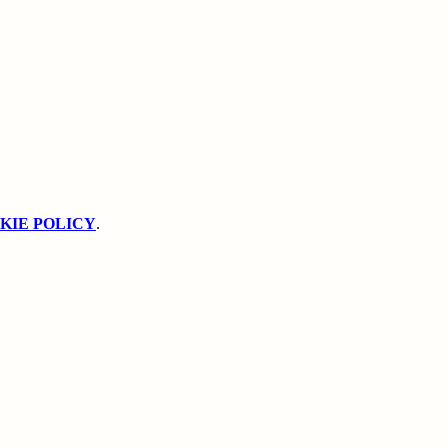
KIE POLICY
.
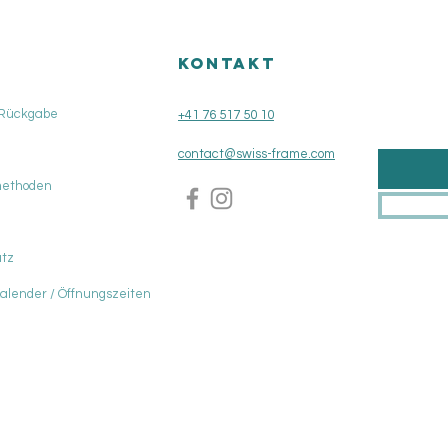
KONTAKT
 Rückgabe
+41 76 517 50 10
contact@swiss-frame.com
methoden
tz
Kalender / Öffnungszeiten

■ **REQUIREMENT**
Reproduce the text in the data above line for line without changing any character, and leave the pictures out.

■ **EXERCISE SOLUTION**
KIE POLICY
.
KONTAKT
 Rückgabe
+41 76 517 50 10
contact@swiss-frame.com
methoden
tz
Kalender / Öffnungszeiten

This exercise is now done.